What you have to do: Pick out every line in the items below that contains the word "median", and copy each such line in full.

Data records:
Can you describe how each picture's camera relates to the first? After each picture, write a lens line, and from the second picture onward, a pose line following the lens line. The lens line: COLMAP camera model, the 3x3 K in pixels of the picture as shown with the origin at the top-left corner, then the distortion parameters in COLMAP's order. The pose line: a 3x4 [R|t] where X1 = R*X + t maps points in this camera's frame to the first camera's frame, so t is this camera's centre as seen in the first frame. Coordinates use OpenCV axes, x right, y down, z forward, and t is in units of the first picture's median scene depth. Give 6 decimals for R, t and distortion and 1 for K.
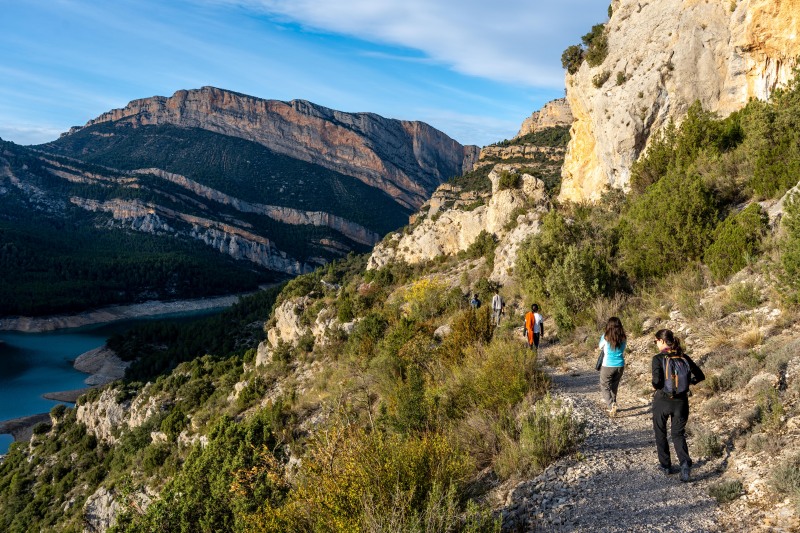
lens RADIAL K [[626.0, 0, 398.7], [0, 626.0, 265.1], [0, 0, 1]] dist [-0.003608, -0.003927]
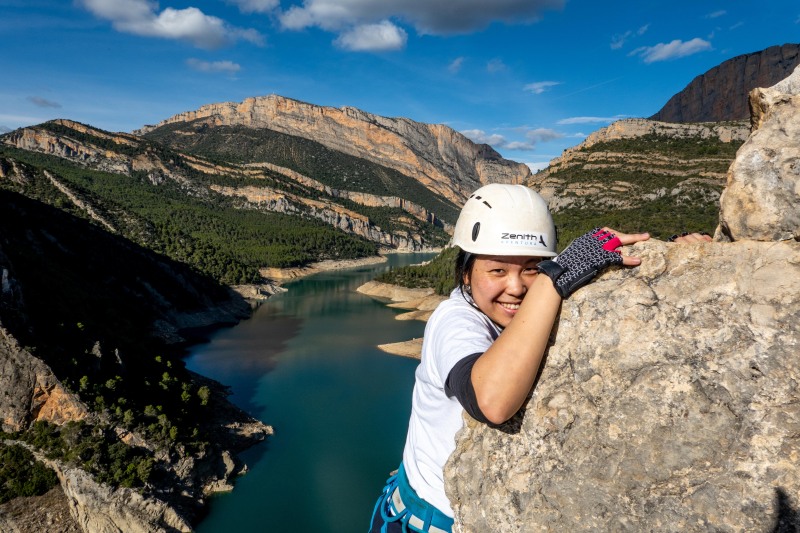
lens RADIAL K [[540.5, 0, 396.4], [0, 540.5, 264.1], [0, 0, 1]] dist [0.003750, 0.000099]
pose [[0.998515, -0.006067, 0.054139, -0.189900], [0.003990, 0.999255, 0.038395, 0.012547], [-0.054332, -0.038122, 0.997795, -0.138487]]
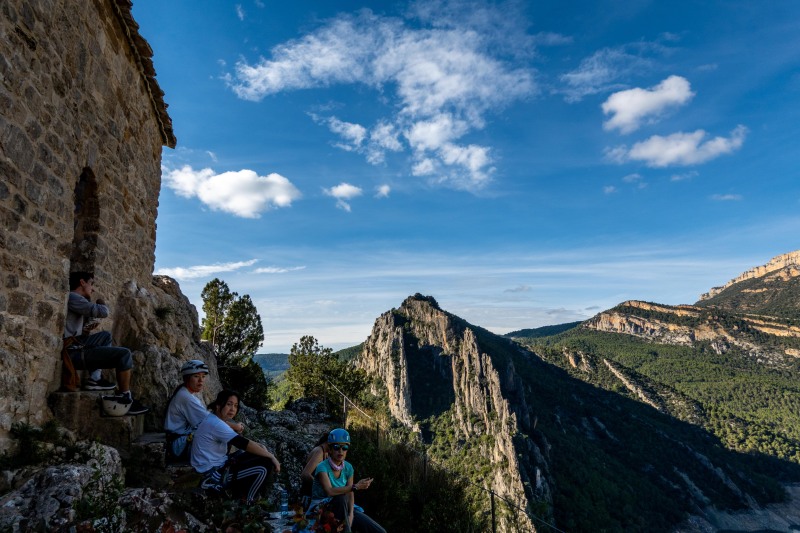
lens RADIAL K [[540.5, 0, 398.6], [0, 540.5, 266.8], [0, 0, 1]] dist [0.003750, 0.000099]
pose [[0.600569, -0.191802, -0.776227, -0.139939], [-0.007148, 0.969476, -0.245083, -0.006686], [0.799541, 0.152737, 0.580867, -0.163253]]
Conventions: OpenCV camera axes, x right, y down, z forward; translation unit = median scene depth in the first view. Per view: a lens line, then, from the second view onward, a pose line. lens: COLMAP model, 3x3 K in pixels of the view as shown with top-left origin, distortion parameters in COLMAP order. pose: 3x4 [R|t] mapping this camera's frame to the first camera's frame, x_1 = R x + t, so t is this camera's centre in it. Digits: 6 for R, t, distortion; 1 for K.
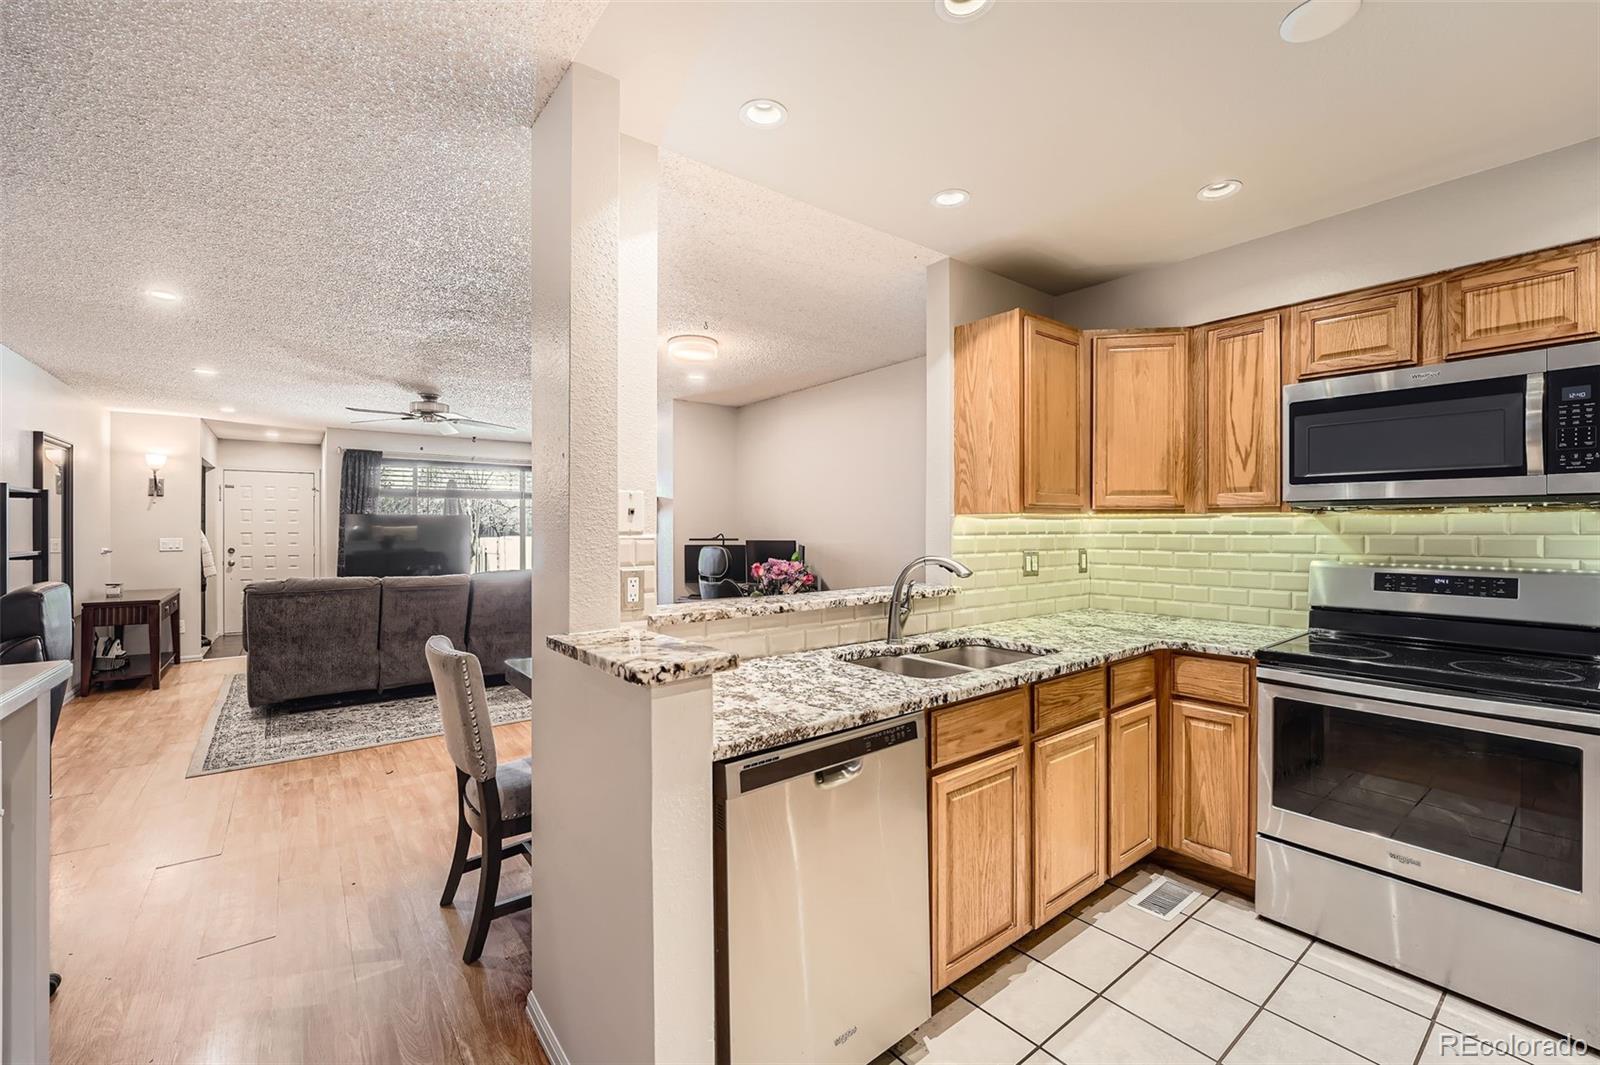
lens RADIAL K [[659.6, 0, 798.3], [0, 659.6, 534.5], [0, 0, 1]] dist [-0.013913, -0.000014]
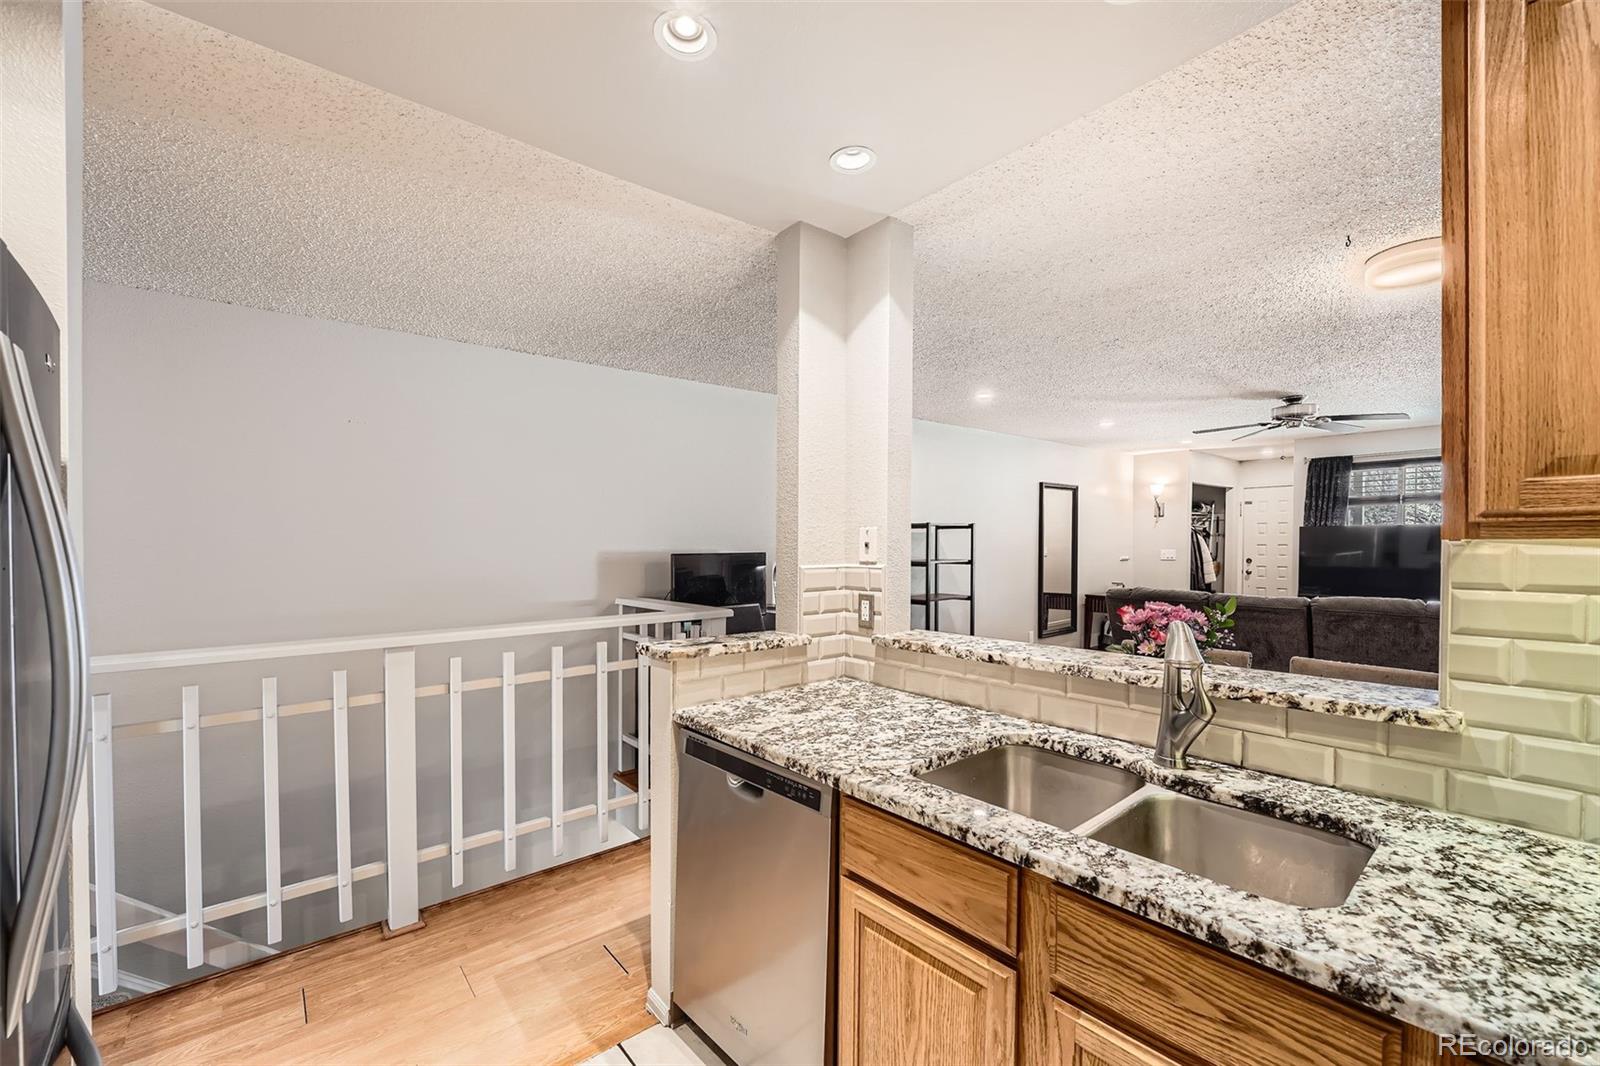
lens RADIAL K [[648.1, 0, 790.1], [0, 648.1, 535.8], [0, 0, 1]] dist [-0.006170, -0.000802]
pose [[0.035224, -0.006258, -0.999360, 0.910909], [-0.001343, 0.999979, -0.006309, -0.043461], [0.999379, 0.001565, 0.035215, 0.819626]]
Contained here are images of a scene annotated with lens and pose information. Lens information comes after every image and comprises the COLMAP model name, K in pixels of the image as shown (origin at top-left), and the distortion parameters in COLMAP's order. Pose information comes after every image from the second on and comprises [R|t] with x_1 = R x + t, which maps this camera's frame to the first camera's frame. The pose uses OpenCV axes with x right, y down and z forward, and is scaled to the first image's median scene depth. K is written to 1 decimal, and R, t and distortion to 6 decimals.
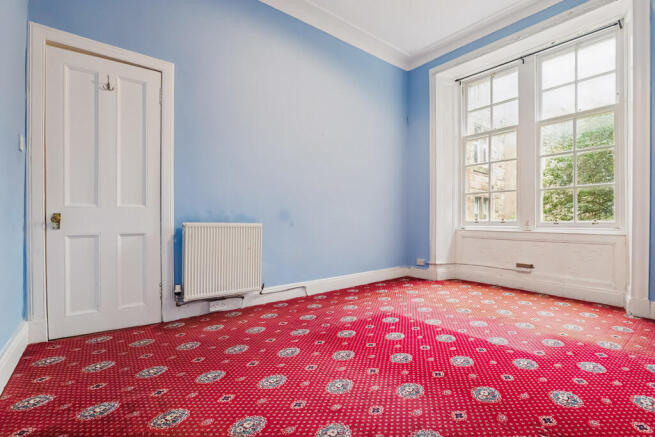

Written answer:
Can you describe how each picture's camera relates to the first? After each picture, write a lens line, and from the second picture onward, a pose line following the lens line. The lens line: COLMAP camera model, the 3x3 K in pixels of the picture as shown with the origin at the top-left corner, then the distortion parameters in COLMAP's order. The pose line: a 3x4 [R|t] where X1 = R*X + t maps points in this camera's frame to the first camera's frame, so t is this camera's centre as seen in the first frame. Coordinates use OpenCV axes, x right, y down, z forward, and t is in units of the first picture's median scene depth. Give 6 decimals for R, t and distortion and 1 for K.
Conventions: OpenCV camera axes, x right, y down, z forward; translation unit = median scene depth in the first view. Per view: a lens line, then, from the second view onward, a pose line. lens: COLMAP model, 3x3 K in pixels of the view as shown with top-left origin, distortion parameters in COLMAP order. pose: 3x4 [R|t] mapping this camera's frame to the first camera's frame, x_1 = R x + t, so t is this camera's centre in it. Digits: 6 for R, t, distortion; 1 for K.
Contained here are images of a scene annotated with lens and pose information. Lens information comes after every image and comprises the COLMAP model name, K in pixels of the image as shown (origin at top-left), and the distortion parameters in COLMAP's order. Pose information comes after every image from the second on and comprises [R|t] with x_1 = R x + t, which maps this camera's frame to the first camera's frame. The pose uses OpenCV axes with x right, y down and z forward, and is scaled to the first image's median scene depth. K is written to 1 decimal, and R, t and distortion to 6 decimals.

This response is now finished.